Wyszłam z auta i miałam już iść do domu, kiedy Niall krzyknął więc się odwróciłam.
- Przyjdę po ciebie o 6. – Puścił mi oczko a ja weszłam do domu. Była 3. Zjadłam obiad i poszłam na górę. Wzięłam prysznic i ogoliłam nogi. Biegałam praktycznie po całym pokoju. Założyłam rajstopy i poszłam do łazienki się umalować. Potem wysuszyłam włosy i ułożyłam je. Kurwa było już w pół do szóstej. Poszłam założyć tą sukienkę i buty. Usiadłam przy biurku i zaczęłam malować paznokcie na biegu.
- Day, Zayn przyszedł. – Krzyknęła moja mama z dołu. Boże jak ona go uwielbia. Pała go chyba większą miłością niż mnie.
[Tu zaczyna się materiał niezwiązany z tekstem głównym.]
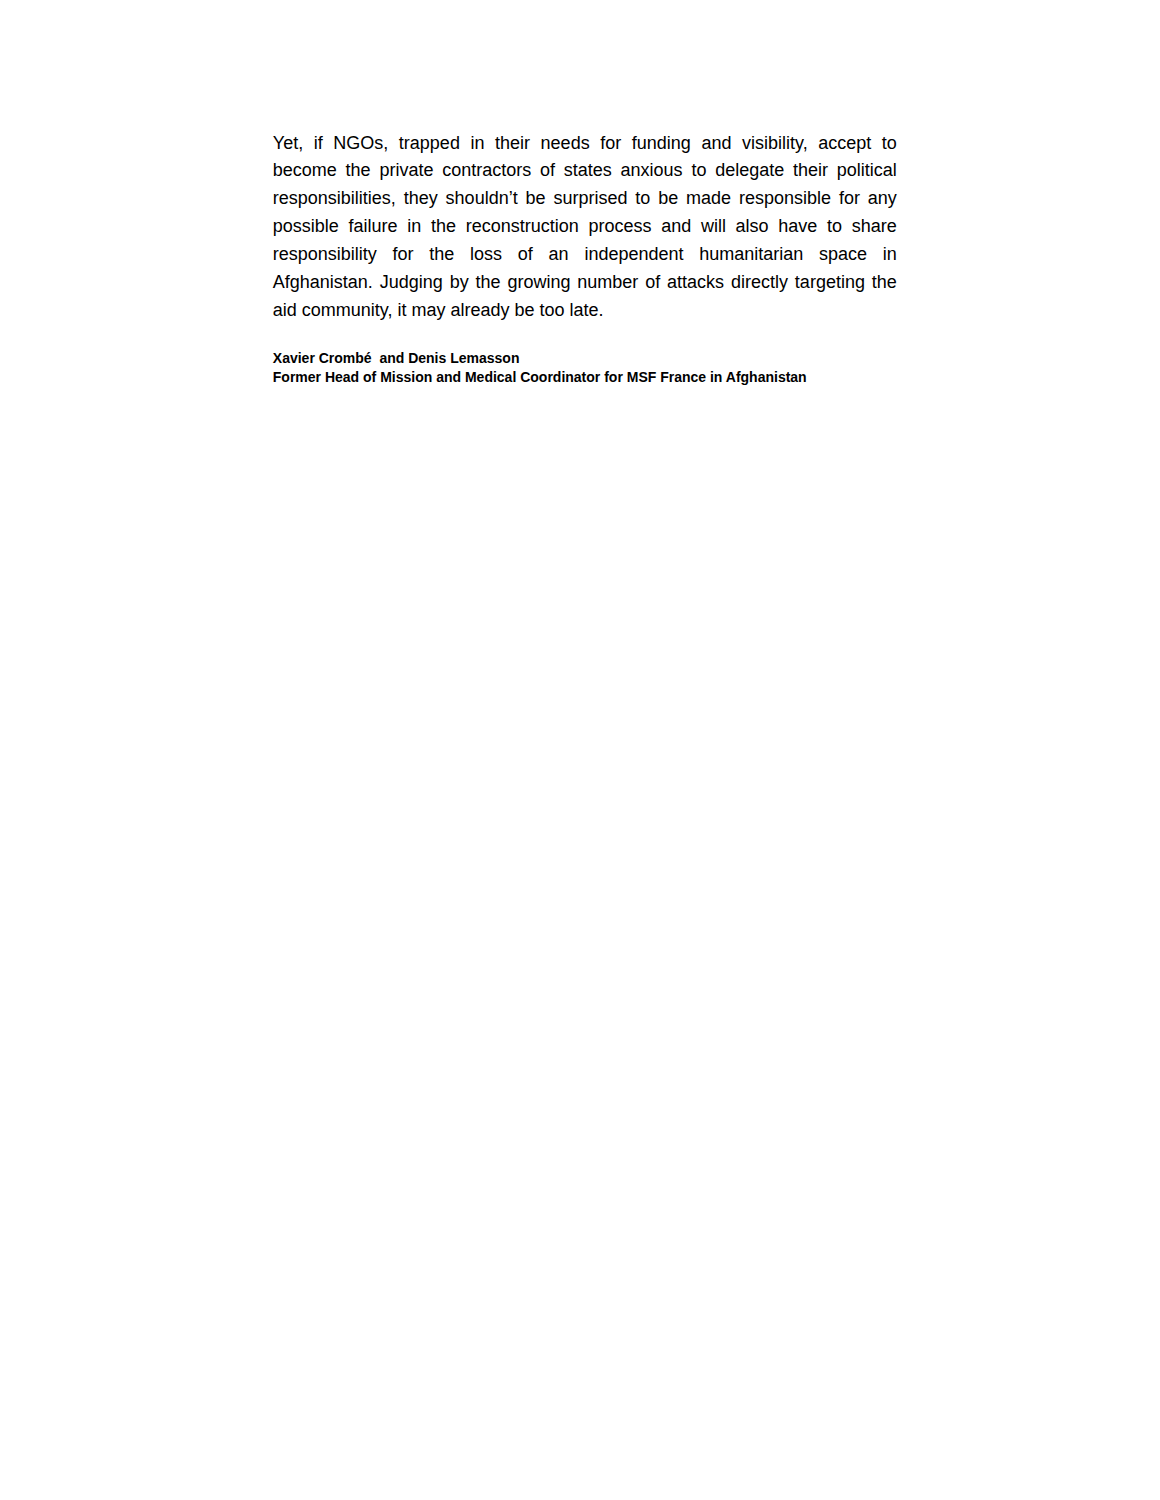Yet, if NGOs, trapped in their needs for funding and visibility, accept to become the private contractors of states anxious to delegate their political responsibilities, they shouldn’t be surprised to be made responsible for any possible failure in the reconstruction process and will also have to share responsibility for the loss of an independent humanitarian space in Afghanistan. Judging by the growing number of attacks directly targeting the aid community, it may already be too late.
Xavier Crombé and Denis Lemasson
Former Head of Mission and Medical Coordinator for MSF France in Afghanistan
- Camila ! Niall Przyszedł. – O matko paznokcie mi jeszcze nie wyschły. Trudno nie będą ich malowała jeszcze raz. Przejrzałam się w lustrze i wyszłam z pokoju. Zeszłam po schodach a Niall i Zayn równocześnie spojrzeli się na mnie.
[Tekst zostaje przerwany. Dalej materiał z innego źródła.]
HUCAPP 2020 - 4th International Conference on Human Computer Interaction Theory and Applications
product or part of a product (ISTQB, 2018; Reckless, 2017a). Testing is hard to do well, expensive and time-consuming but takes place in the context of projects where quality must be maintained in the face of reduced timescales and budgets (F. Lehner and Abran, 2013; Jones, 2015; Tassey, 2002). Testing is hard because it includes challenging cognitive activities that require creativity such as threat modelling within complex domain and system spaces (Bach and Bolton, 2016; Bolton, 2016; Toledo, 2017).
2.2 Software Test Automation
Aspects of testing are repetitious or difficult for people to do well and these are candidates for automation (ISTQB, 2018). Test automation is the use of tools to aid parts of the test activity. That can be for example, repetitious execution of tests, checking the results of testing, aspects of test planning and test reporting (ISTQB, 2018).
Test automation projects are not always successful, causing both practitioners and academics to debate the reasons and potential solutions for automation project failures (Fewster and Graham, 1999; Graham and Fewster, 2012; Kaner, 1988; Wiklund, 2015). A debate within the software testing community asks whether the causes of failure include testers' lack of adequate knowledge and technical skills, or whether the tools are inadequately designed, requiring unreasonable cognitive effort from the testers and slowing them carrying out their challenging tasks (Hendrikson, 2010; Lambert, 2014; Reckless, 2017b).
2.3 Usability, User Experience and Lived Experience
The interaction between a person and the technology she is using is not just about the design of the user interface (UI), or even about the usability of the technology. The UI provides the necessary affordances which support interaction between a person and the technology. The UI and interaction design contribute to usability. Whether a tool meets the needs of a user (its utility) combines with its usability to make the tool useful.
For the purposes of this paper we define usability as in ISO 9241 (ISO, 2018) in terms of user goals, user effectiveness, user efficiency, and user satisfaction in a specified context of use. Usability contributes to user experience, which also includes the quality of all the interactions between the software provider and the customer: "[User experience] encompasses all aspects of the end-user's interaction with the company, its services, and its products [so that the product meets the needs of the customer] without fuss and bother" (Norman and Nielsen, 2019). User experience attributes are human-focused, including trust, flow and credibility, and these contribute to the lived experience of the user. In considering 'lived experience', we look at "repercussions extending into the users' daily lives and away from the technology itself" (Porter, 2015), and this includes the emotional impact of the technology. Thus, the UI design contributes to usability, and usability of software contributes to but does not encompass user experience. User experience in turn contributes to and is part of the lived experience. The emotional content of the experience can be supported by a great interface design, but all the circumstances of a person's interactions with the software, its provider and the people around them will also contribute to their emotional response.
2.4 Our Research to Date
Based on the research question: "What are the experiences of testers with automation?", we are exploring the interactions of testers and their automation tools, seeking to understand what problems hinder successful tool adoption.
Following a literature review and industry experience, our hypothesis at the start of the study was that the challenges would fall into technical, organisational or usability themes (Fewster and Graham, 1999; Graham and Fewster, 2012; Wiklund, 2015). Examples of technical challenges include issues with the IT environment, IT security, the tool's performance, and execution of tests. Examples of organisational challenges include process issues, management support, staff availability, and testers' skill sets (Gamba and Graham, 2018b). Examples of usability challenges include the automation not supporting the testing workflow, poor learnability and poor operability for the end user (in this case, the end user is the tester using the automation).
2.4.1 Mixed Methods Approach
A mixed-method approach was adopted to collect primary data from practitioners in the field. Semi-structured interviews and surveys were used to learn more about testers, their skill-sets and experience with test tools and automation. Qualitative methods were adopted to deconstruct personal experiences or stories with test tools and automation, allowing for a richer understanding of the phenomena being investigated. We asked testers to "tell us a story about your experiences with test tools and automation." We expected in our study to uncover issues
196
- Wow, wyglądasz niesamowicie. – Niall dziękuję za ten komplement, przed tym kretynem.
- Ty też świetnie wyglądasz. – Uśmiechnęłam się do chłopaka. Zdjęłam kurtkę z wieszaka i założyłam ją na siebie. Ja i Niall wyszliśmy domu a Zayn czekał jeszcze na Day.
- Boże, nadal nie mogę uwierzyć w to, że idziesz ze mną na ten bal. – Uśmiechnął się. Jest naprawdę miły, uwielbiam go. Chłopak otworzył mi drzwi do samochodu jego taty. Usiadłam z tyłu i chłopak zrobi to samo.
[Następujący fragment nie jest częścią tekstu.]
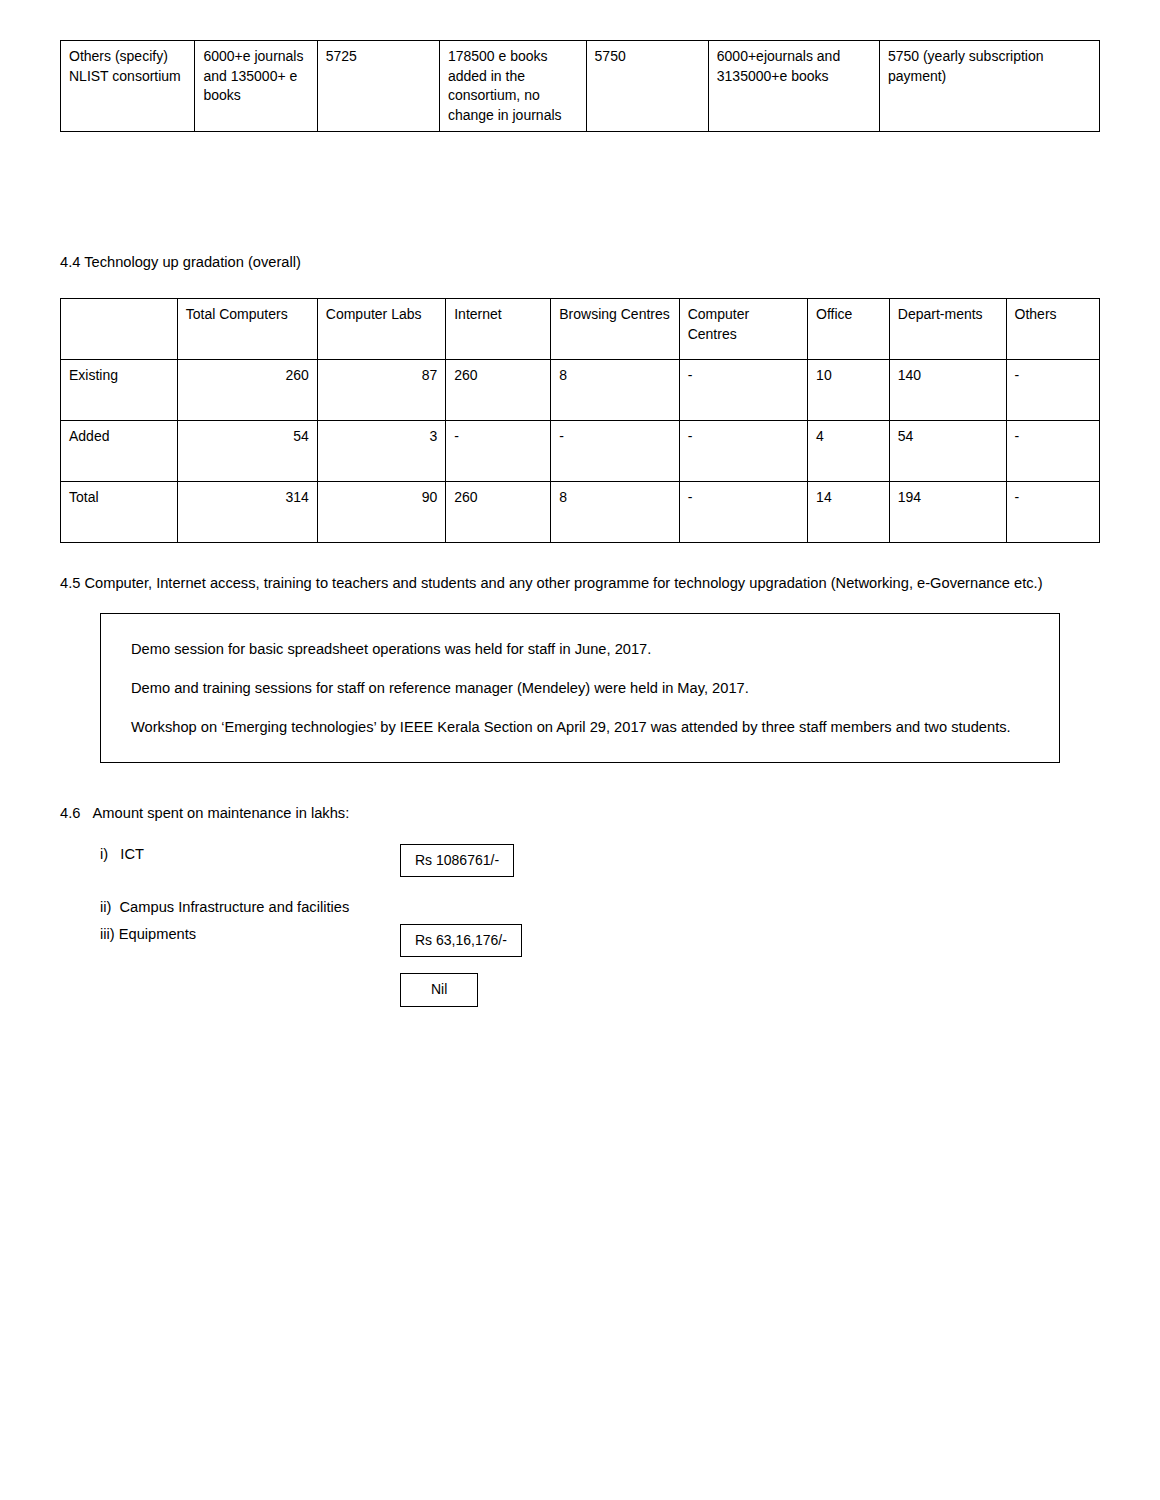| Others (specify) NLIST consortium | 6000+e journals and 135000+ e books | 5725 | 178500 e books added in the consortium, no change in journals | 5750 | 6000+ejournals and 3135000+e books | 5750 (yearly subscription payment) |
4.4 Technology up gradation (overall)
| | Total Computers | Computer Labs | Internet | Browsing Centres | Computer Centres | Office | Depart-ments | Others |
| --- | --- | --- | --- | --- | --- | --- | --- | --- |
| Existing | 260 | 87 | 260 | 8 | - | 10 | 140 | - |
| Added | 54 | 3 | - | - | - | 4 | 54 | - |
| Total | 314 | 90 | 260 | 8 | - | 14 | 194 | - |
4.5 Computer, Internet access, training to teachers and students and any other programme for technology upgradation (Networking, e-Governance etc.)
Demo session for basic spreadsheet operations was held for staff in June, 2017.
Demo and training sessions for staff on reference manager (Mendeley) were held in May, 2017.
Workshop on ‘Emerging technologies’ by IEEE Kerala Section on April 29, 2017 was attended by three staff members and two students.
4.6 Amount spent on maintenance in lakhs:
i) ICT
Rs 1086761/-
ii) Campus Infrastructure and facilities
iii) Equipments
Rs 63,16,176/-
Nil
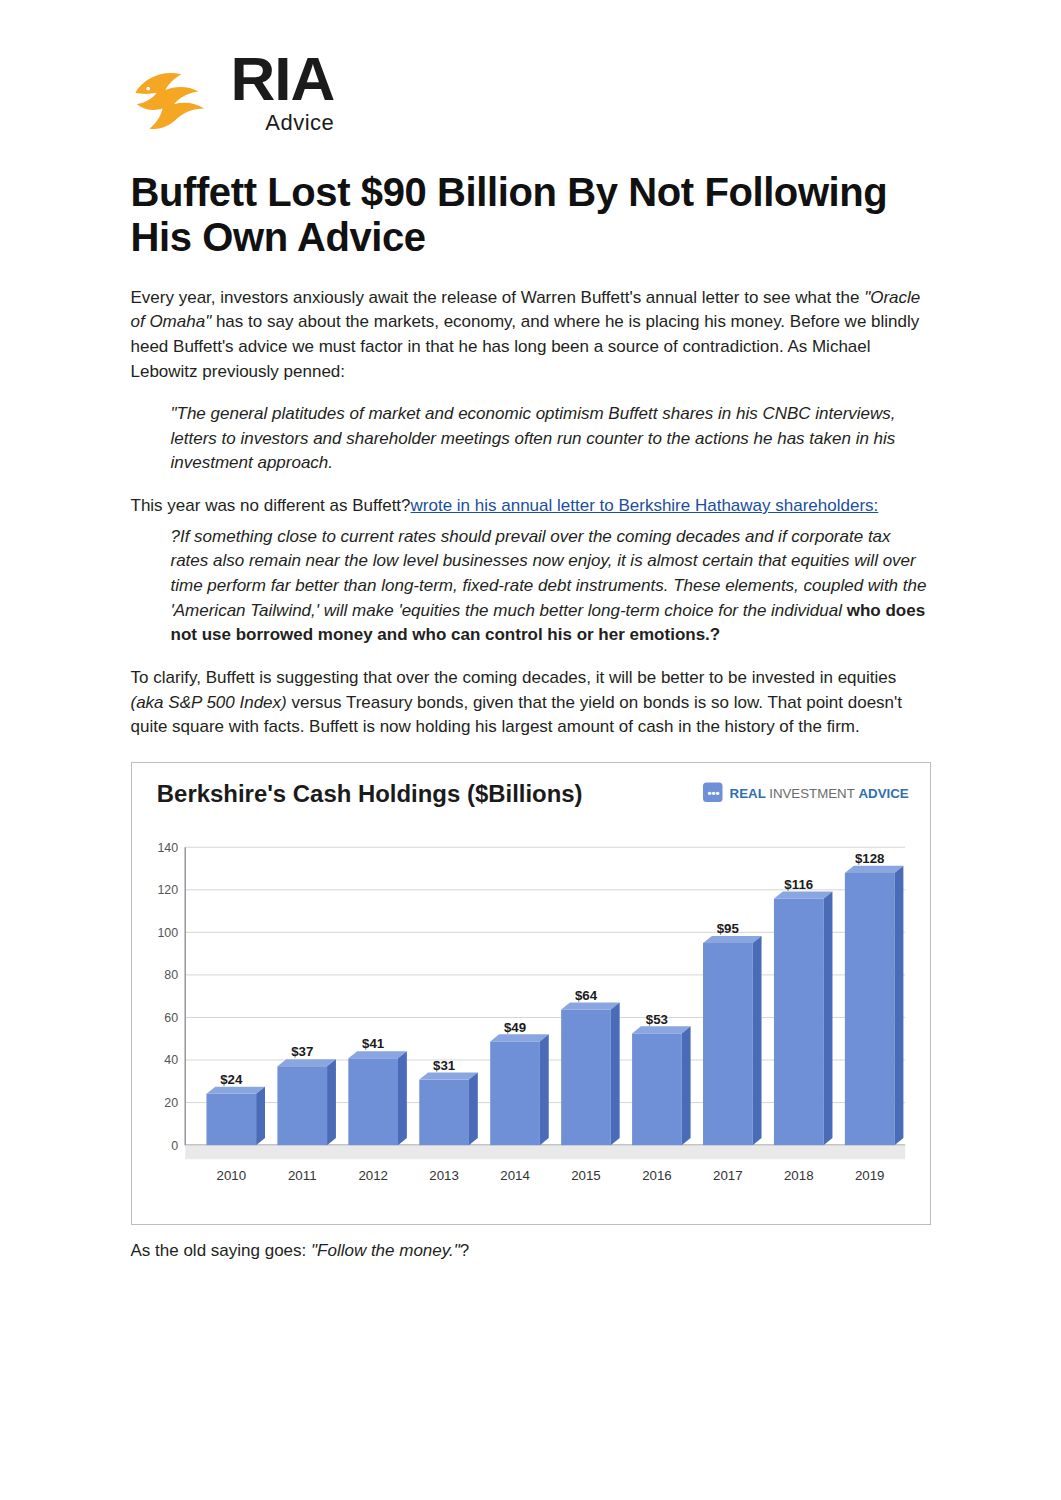RIA Advice
Buffett Lost $90 Billion By Not Following His Own Advice
Every year, investors anxiously await the release of Warren Buffett's annual letter to see what the "Oracle of Omaha" has to say about the markets, economy, and where he is placing his money. Before we blindly heed Buffett's advice we must factor in that he has long been a source of contradiction. As Michael Lebowitz previously penned:
"The general platitudes of market and economic optimism Buffett shares in his CNBC interviews, letters to investors and shareholder meetings often run counter to the actions he has taken in his investment approach.
This year was no different as Buffett?wrote in his annual letter to Berkshire Hathaway shareholders:
?If something close to current rates should prevail over the coming decades and if corporate tax rates also remain near the low level businesses now enjoy, it is almost certain that equities will over time perform far better than long-term, fixed-rate debt instruments. These elements, coupled with the 'American Tailwind,' will make 'equities the much better long-term choice for the individual who does not use borrowed money and who can control his or her emotions.?
To clarify, Buffett is suggesting that over the coming decades, it will be better to be invested in equities (aka S&P 500 Index) versus Treasury bonds, given that the yield on bonds is so low. That point doesn't quite square with facts. Buffett is now holding his largest amount of cash in the history of the firm.
Berkshire's Cash Holdings ($Billions) ••• REAL INVESTMENT ADVICE 140 120 100 80 60 40 20 0 $24 $37 $41 $31 $49 $64 $53 $95 $116 $128 2010 2011 2012 2013 2014 2015 2016 2017 2018 2019
As the old saying goes: "Follow the money."?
- Pięknie wyglądasz Camila. – skomplementował mnie Uśmiechnęłam się do mężczyzny który ruszył samochodem. Niall położył swoją rękę na moim kolanie, w prawdzie nie przeszkadzało mi to,  poczułam się wyjątkowo.
- O której mam po was przyjechać ? – Zapytała tata Nialla.
- Zadzwonię do Ciebie jak będziemy chcieli wracać. – Wymamrotał blondyn i wysiadł z auta. Ominął samochód i otworzył mi drzwi. O boże jaki gentelman. Podał mi rękę, abym mogła wysiąść. Ruszyłam wraz z chłopakiem w stronę szkoły. Jak zawsze objął mnie ramieniem. Nie wiem czemu, ale on dawał mi zawsze to szczęście które zawsze chciałam dostawać od chłopaka, oraz poczucie bezpieczeństwa. Weszliśmy do szkoły i udaliśmy się do szatni. Zdjęliśmy swoje kurtki zimowe. Niall miał pod spodem jeszcze cienką kurtkę którą zostawił ponieważ jak mniemam była ona częścią jego dzisiejszego stroju. Wyszliśmy z szatni i szliśmy korytarzem w ciszy. Weszliśmy na salę gimnastyczną. W środku było już pełno osób, którzy tańczyli do mixów DJ a. Zanim weszliśmy musieliśmy zrobić sobie zdjęcie do kroniki. Ja i Niall ustawiliśmy się i zrobiliśmy dość nietypowe zdjęcie. Weszliśmy na salę i zobaczyliśmy Louisa tańczącego z Vicki.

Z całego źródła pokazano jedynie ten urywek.